Weniger gereinigte Agar-Extrakte aus der Mittelmeer-Rotalge weisen zusätzliche Funktionen, wie antioxidative und antimikrobielle Eigenschaften, die sie für verschiedenen Lebensmittelanwendungen interessant machen, auf. Kunststoff-Folien aus diesen Extrakten setzen bioaktive Substanzen frei und können so zur Lebensmittelkonservierung beitragen, indem sie das Verderben von Früchten verlangsamen. Diese Folien sind außerdem wesentlich widerstandsfähiger gegenüber Feuchtigkeiten als Folien, die mit hoch gereinigtem Agar hergestellt werden. 
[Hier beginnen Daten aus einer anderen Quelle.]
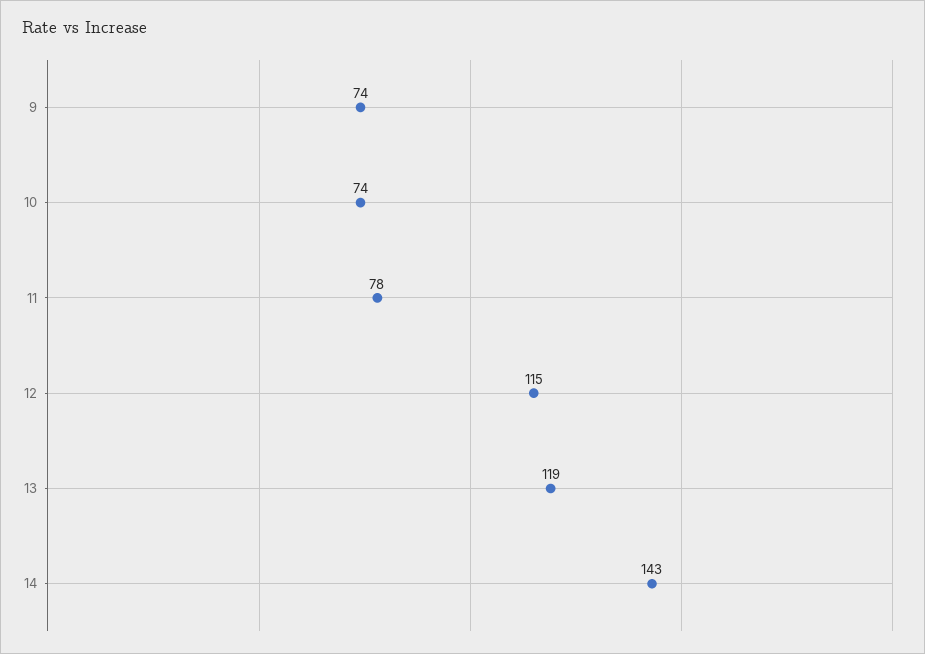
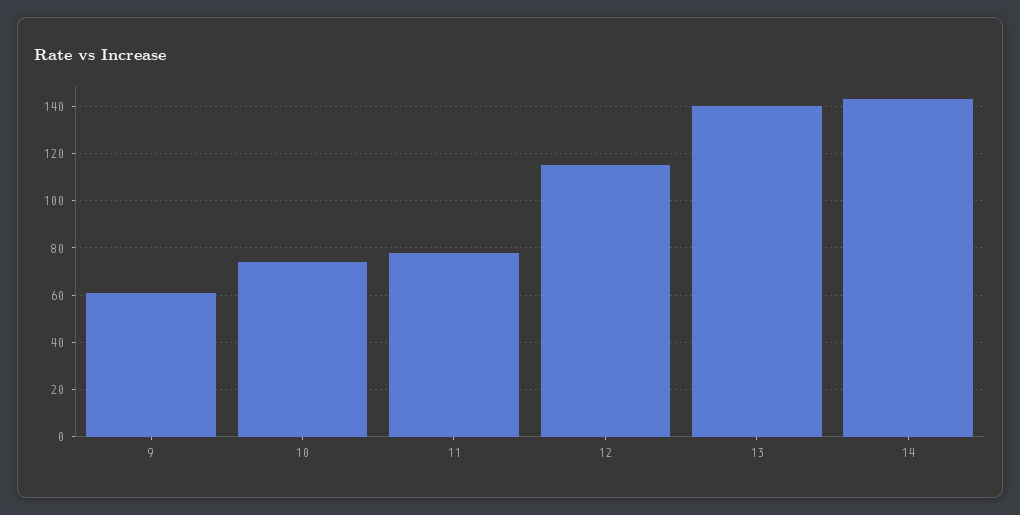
  {
-   "9": 74,
+   "9": 60,
    "10": 74,
    "11": 78,
    "12": 115,
-   "13": 119,
+   "13": 140,
    "14": 143
  }

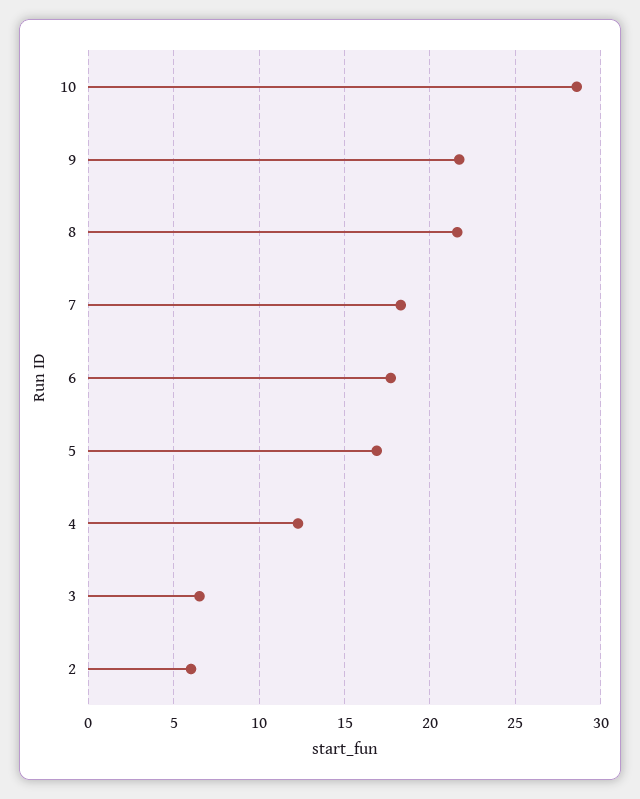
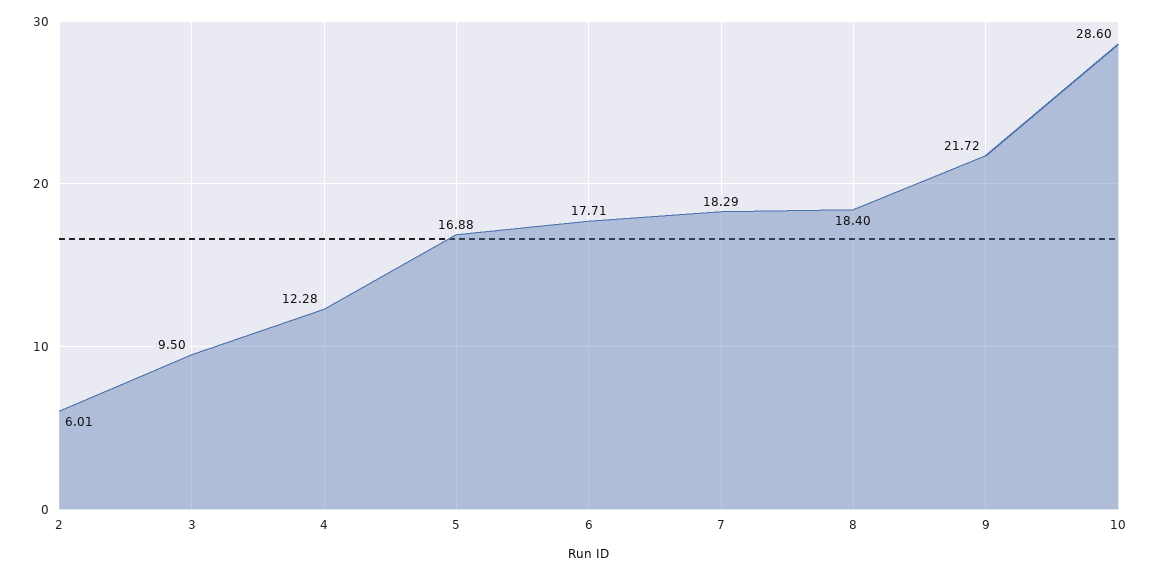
  {
    "10": 28.6,
    "9": 21.72,
-   "8": 21.5,
+   "8": 18.4,
    "7": 18.29,
    "6": 17.71,
    "5": 16.88,
    "4": 12.28,
-   "3": 6.5,
+   "3": 9.5,
    "2": 6.01
  }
Die Verwertungsmöglichkeit der Abfälle des im Mittelmeer heimischen Neptungrases (Posidonia oceanica) sind ebenfalls vielversprechend. Zum Leidwesen des Tourismus ist diese Pflanze massenhaft an Stränden zu finden. Ihre Inhaltsstoffe bieten aber großes Potential für biologisch abbaubare Verpackungen. Die Alge ist eine besonders gute Quelle für Lignozellulose mit deutlich besseren mechanischen Eigenschaften. Wird die Posidonia-Zellulose herkömmlichen Kunststoffen beigemengt, verbessern sich unterschiedliche wichtige Funktionen von Lebensmittelverpackungen, wie Gas- und Wasserdampfbarriere und thermische oder mechanische Eigenschaften. Die hohen antioxidative Kapazitäten der bioaktiven Substanzen im Neptungras lassen die Lebensmittel länger frisch bleiben. Ziel des Projekts ist es die Entwicklung von praktikablen Ansätzen zur Verwertung von Biomasse aus Meeresalgen und Seegräsern.